I'll try first (me and Drinu276 share the same native language), assaulter_99 correct me if I'm mistaken:


- The X540 Logitech system would be cheaper than the Z5500 while still 5.1

- What would you be using the sound system on most? If you're going to be using it mostly on the laptop then a 5.1 system like the Z5500 would be overkill (you pay too much for something you won't use).

- If you're using it mostly on the laptop then it'd be better and cheaper to get a good 2.1 speaker like the logitech Z2300.

- The most popular speakers assault_99's clients use are Logitech, Creative and Antec Lansing.

______________________

Now for my advice 

It seems you're looking for a good 5.1 system which at the same time won't break the bank and cost you a lot of money.

Now unfortunately it seems that a lot of retailers in our country have discontinued the Z5500 because it's been superceded. Which is a good thing in a way - it makes no sense for you to buy a Z5500 locally for the same price I bought mine 4 years ago...

If I were you I'd have a look at what speakers Scan has to offer. Apparently the Z5500 equivalent is now the Z906 Logitech, which though is not exactly budget at €375.

But then there's the Z506 Logitech. It's 5.1 just the same and costs only €99.95.

The only difference is obviously the power...

The Z906 is 500W RMS (exactly like the logitech Z5500 if I remember correctly);

The Z506 while still having 4 speakers and 1 subwoofer is only 75W RMS.


----------



## assaulter_99 (Nov 17, 2011)

She explained it better. Only correction is the X540 is 5.1 (it has 4 speakers).


----------



## Drinu276 (Nov 18, 2011)

ohh, thanks, well... my computer is in my garage as it really will not fit in my room in any way.
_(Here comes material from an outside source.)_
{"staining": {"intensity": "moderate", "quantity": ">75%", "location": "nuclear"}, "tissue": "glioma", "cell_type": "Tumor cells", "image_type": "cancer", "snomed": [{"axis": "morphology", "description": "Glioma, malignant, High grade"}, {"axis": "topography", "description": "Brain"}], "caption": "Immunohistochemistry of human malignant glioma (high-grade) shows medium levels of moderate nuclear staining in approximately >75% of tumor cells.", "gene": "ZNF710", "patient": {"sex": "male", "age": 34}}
Since I am a lazy arse I prefer to sit at my desk with just my laptop, it's more convenient for me. But, in summer we move to another residence, and that is the time where I use my computer the most, so... basically I can use my current 2.1 with my laptop and then watch movies and play games on my pc, like I normally do. Also I don't think I quite need high quality sound for the things I use as yeah, I play mp3's mostly. I am currently quite content with my headphones, but I was asking simply to see if I can get something louder, just to be able to pump out some bass. I will consider it, and yeah, maybe some ideas for a good 2.1 set are also EXTREMELY appreciated, seeing as anything will supercede my current 20 watts system no?

Thanks again for all your guys' help


----------



## BumbleBee (Nov 19, 2011)

if the Logitech Z-2300 is available in Malta I would probably go with that.


----------



## Drinu276 (Nov 19, 2011)

wow, I really like what I read in reviews about the Z-2300s, thanks Bumblebee, i'll surely buy them if I find them


----------



## Drinu276 (Nov 19, 2011)

BumbleBee said:


> if the Logitech Z-2300 is available in Malta I would probably go with that.
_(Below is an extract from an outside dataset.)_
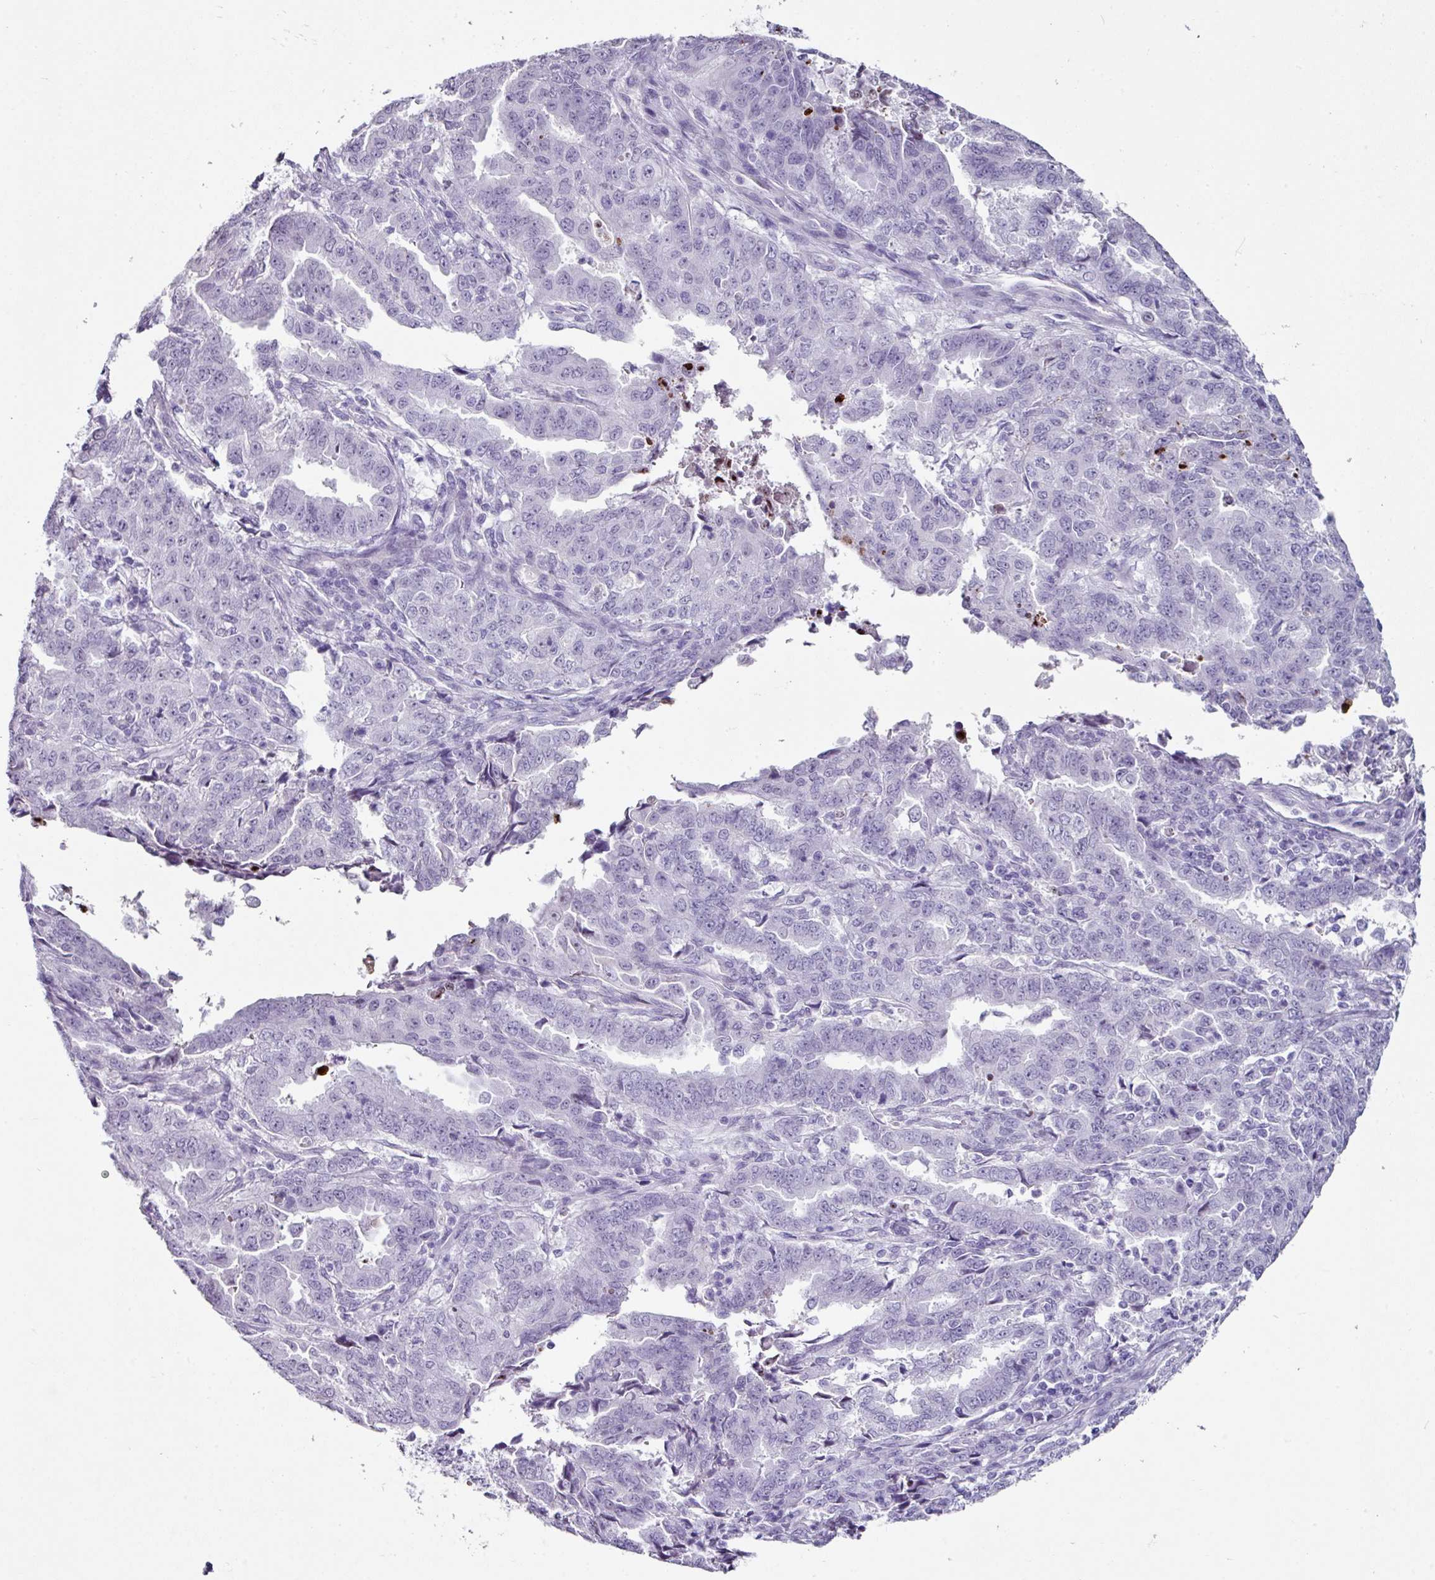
{"staining": {"intensity": "negative", "quantity": "none", "location": "none"}, "tissue": "endometrial cancer", "cell_type": "Tumor cells", "image_type": "cancer", "snomed": [{"axis": "morphology", "description": "Adenocarcinoma, NOS"}, {"axis": "topography", "description": "Endometrium"}], "caption": "Tumor cells show no significant expression in endometrial cancer (adenocarcinoma).", "gene": "TRA2A", "patient": {"sex": "female", "age": 50}}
sadly i can't seem to find a shop that sells them locally, guess i'll have to stick to my crappy speakers, as everything is grossly overpriced here... and i don't really trust ebay that much...


----------



## Tatty_One (Nov 19, 2011)

Logitech Z506 5.1 speakers are decent and they retail in the UK around £75 so decent price/performance.  Don't let the 75W put you off..... my neighbour has them and I can hear them from my car on the drive whilst he is playing BF3


----------



## MilkyWay (Nov 19, 2011)

I use the Logitech X540s i paid £30 and they where worth that money. I wouldnt pay more than £50 for a set because while good value they are not worth more than that.

Or if you see a pair of x530s those are similar as is the Logitech Z 506.

All of them are good desktop speakers.


----------



## BumbleBee (Nov 20, 2011)

I had those but they broke. I think I cooked the voice coils lol


----------



## AlienIsGOD (Nov 20, 2011)

+1 to the logitech 530/540s good sound for the price


----------



## -1nf1n1ty- (Nov 20, 2011)

http://www.midnightbox.com/cgi-bin/...urround-Sound-Speaker-System-970114-0403.html

I have these for my living room setup and everyone thats has come inside has complimented me on these, so they arent too bad


----------